Hey! I'm an experienced Data Engineer with over years of expertise in building fault-tolerant systems for high-volume data. My skillset spans ETL pipelines, streaming data, and the fascinating world of distributed computing.
☁️ A maestro in Azure and AWS, I orchestrate data symphonies with PySpark and Airflow. Fluent in Python, I navigate data seamlessly using Kafka's magic.
📊 I'm not just crunching numbers; I'm a master storyteller with SQL queries, shaping real-time insights. As a web scraping maestro, I extract gems from the digital landscape.

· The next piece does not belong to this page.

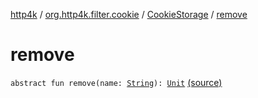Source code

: [http4k](../../index.md) / [org.http4k.filter.cookie](../index.md) / [CookieStorage](index.md) / [remove](./remove.md)

# remove

`abstract fun remove(name: `[`String`](https://kotlinlang.org/api/latest/jvm/stdlib/kotlin/-string/index.html)`): `[`Unit`](https://kotlinlang.org/api/latest/jvm/stdlib/kotlin/-unit/index.html) [(source)](https://github.com/http4k/http4k/blob/master/http4k-core/src/main/kotlin/org/http4k/filter/cookie/clientCookies.kt#L19)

📈 Bringing data to life with dazzling dashboards using Plotly Dash, I transform the web into a captivating stage for insightful performances! 🎭✨
Clickstream ETL (Extract, Transform, Load) pipeline designed to consume real-time data from a Kafka and Zookeeper cluster. The pipeline utilizes Python for initial data processing and enrichment before storing the raw clickstream data in Apache Cassandra. The raw data in Cassandra is then processed and enriched using PySpark on Databricks to perform complex transformations. Finally, the processed data is stored in Elasticsearch for efficient querying and analysis.
A distributed system that detects and analyzes technologies used across 200M+ domains. Utilizes Playwright for HTML extraction through proxies, along with predefined patterns and regex matching to identify web technologies. Built with Python and RabbitMQ for distributed processing across multiple servers.